Hier ist eine erste Analyse:
Der vorläufige Entwurf sieht eine Ergänzung der §§ 115 ff. SGB V vor, in denen die Beziehungen zwischen Krankenhäusern und Vertragsärzten geregelt sind. Sektorenübergreifende Versorgungseinrichtungen sollen neben der stationären Behandlung auch sektorenübergreifende Leistungen erbringen können. Was eine sektorenübergreifende Versorgungseinrichtung ist, sollen die Länder im Einvernehmen mit den Krankenkassen definieren. Zu den sektorenübergreifenden Leistungen werden etwa ambulante Operationen, belegärztliche Leistungen, sowie Tages-, Nacht-, Kurzzeit- und Übergangspflege zählen. Die Deutsche Krankenhausgesellschaft (DKG) und der Spitzenverband der Gesetzlichen Krankenversicherung (GKV-SV) sollen wiederum festlegen, welche stationären Behandlungen aus der Inneren Medizin, der Allgemeinen Chirurgie und der Geriatrie die sektorenübergreifenden Versorgungseinrichtungen verpflichtend anbieten müssen und welche weiteren stationären Leistungen sie optional zusätzlich erbringen dürfen.
Zudem sind Regelungen zur medizinisch-pflegerischen Versorgung durch sektorenübergreifende Versorgungseinrichtungen vorgesehen. Es sollen künftig Menschen mit einem besonderen pflegerischen Bedarf dort behandelt werden, die nicht ambulant behandelt werden können. Die Leistungen können auch von niedergelassenen Ärzten erbracht werden, die eine Kooperationsvereinbarung mit der Versorgungseinrichtung schließen. Sektorenübergreifende Versorgungseinrichtungen sollen zudem bei offiziell festgestellter ambulanter Unterversorgung einspringen können.
Der Entwurf sieht vor, dass die stationären Leistungen in Leistungsgruppen eingeteilt werden, die jeweils bestimmten Häusern zugeordnet werden. Die Vergütung soll anhand der zugewiesenen Leistungsgruppen erfolgen. Nach dem Entwurf sind die Länder für die Festlegung der Leistungsgruppen der einzelnen Krankenhäuser zuständig. Die Einteilung kann auch vorläufig ergehen und mit einer Frist zur Erfüllung der Voraussetzungen verknüpft werden. Die Frist soll einmal um bis zu einem Jahr verlängert werden können.
Den Krankenhäusern können zudem Koordinierungs- und Vernetzungsaufgaben zugewiesen werden, die zusätzlich vergütet werden. Wie hoch die Zuschläge für die koordinierenden Aufgaben ausfallen sollen, steht noch nicht fest.
Die Vorhaltevergütung soll 60 % ausmachen. Die Vorhaltevergütung ist ein fester Betrag, der unabhängig von der tatsächlichen Nutzung der Betten gezahlt werden soll. Das Institut für das Entgeltsystem im Krankenhaus (InEK) soll die Vorhaltevergütung ermitteln und auch für jedes Krankenhaus berechnen. Bis zum Jahr 2027 soll sie zunächst budgetneutral sein. Im Jahr 2027 wird die Vorhaltevergütung dann eingeführt. Eine Vereinbarung über eine eindeutige, bundeseinheitliche Definition für Vorhaltekosten soll es planmäßig erst im Jahr 2029 geben.

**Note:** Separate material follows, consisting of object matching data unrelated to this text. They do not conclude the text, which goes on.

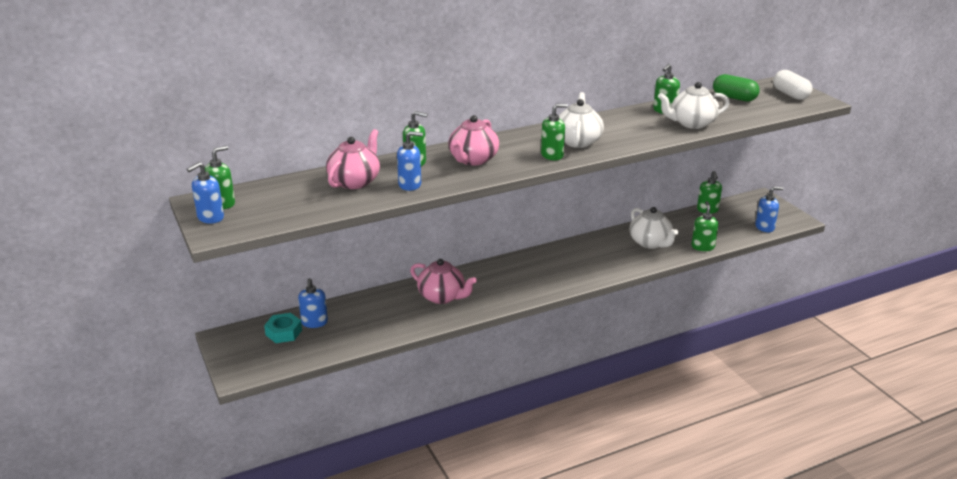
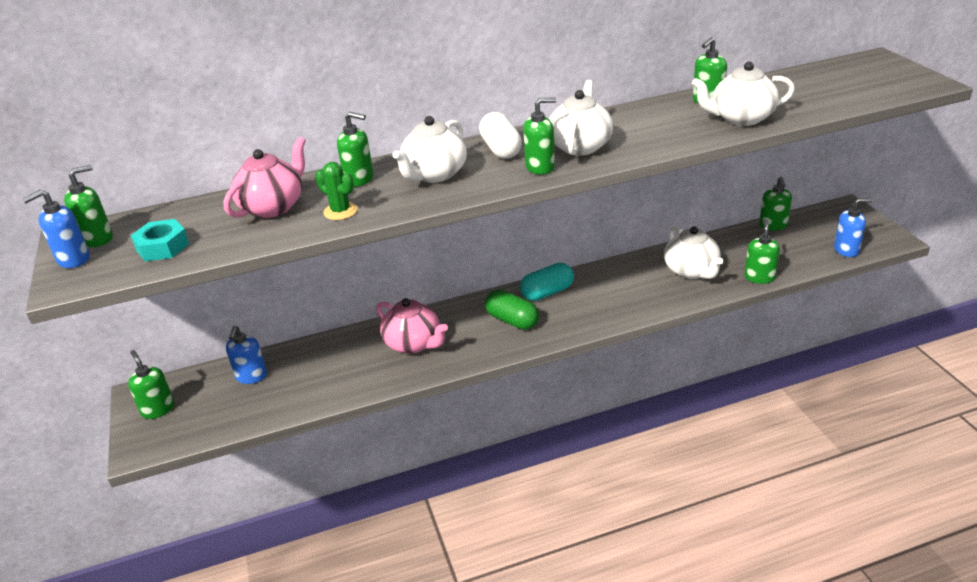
camera: 10 degrees right, 5 degrees up
(243, 347) = (158, 409): none -> green soap dispenser
(284, 332) = (211, 389): turquoise nut -> turquoise nut (162, 247)
(410, 185) = (340, 211): blue soap dispenser -> green cactus
(473, 160) = (434, 174): pink teapot -> white teapot
(541, 259) = (547, 292): none -> turquoise capsule
(734, 98) = (807, 81): green capsule -> green capsule (512, 320)
(790, 94) = (886, 75): white capsule -> white capsule (501, 149)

Für sektorenübergreifende Versorgungseinrichtungen sieht der Entwurf ein eigenes Vergütungskonzept anhand krankenhausindividueller Tagessätze vor. Die krankenhausindividuellen Tagesentgelte für ärztliche Leistungen werden verringert, wenn die ärztliche Leistungen nicht durch eigenes Personal, sondern kooperierenden Ärzten erbracht werden.

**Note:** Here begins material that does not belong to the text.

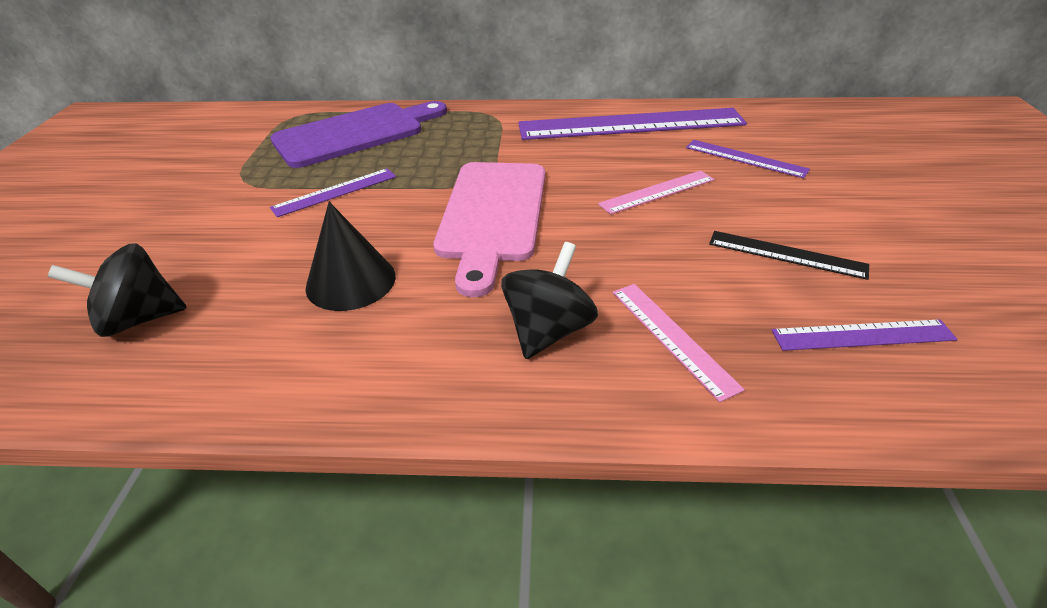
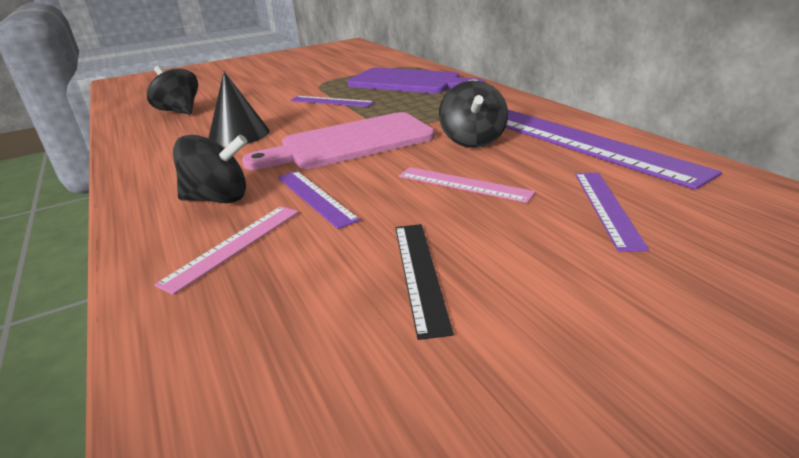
camera: 60 degrees right, 10 degrees down
(573, 159) = (472, 141): none -> black spinning top
(862, 335) = (295, 352): purple ruler -> purple ruler (315, 197)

Am Ende ist zu sagen, dass dieser Entwurf noch keine finalen Regelungen ausweist und sich im Rahmen der weiteren Gespräche verändern wird. Es bleibt also abzuwarten, wie sich das KHVVG entwickelt.
Anfang Oktober 2023 ist ein Treffen der Redaktionsgruppe, bestehend aus Vertretern des BMG und den Vertretern der vier die Reform begleitenden Länder Nordrhein-Westfalen, Baden-Württemberg, Hamburg und Mecklenburg-Vorpommern geplant. Bei diesem Treffen soll ein Referentenentwurf konsolidiert werden. Erst wenn man sich dort einig geworden ist, wird sich im nächsten Schritt die große Bund-Länder-Runde mit dem Entwurf befassen. Wann das Gesetz in Kraft treten soll, ist unklar – jedenfalls sicher noch nicht Anfang 2024.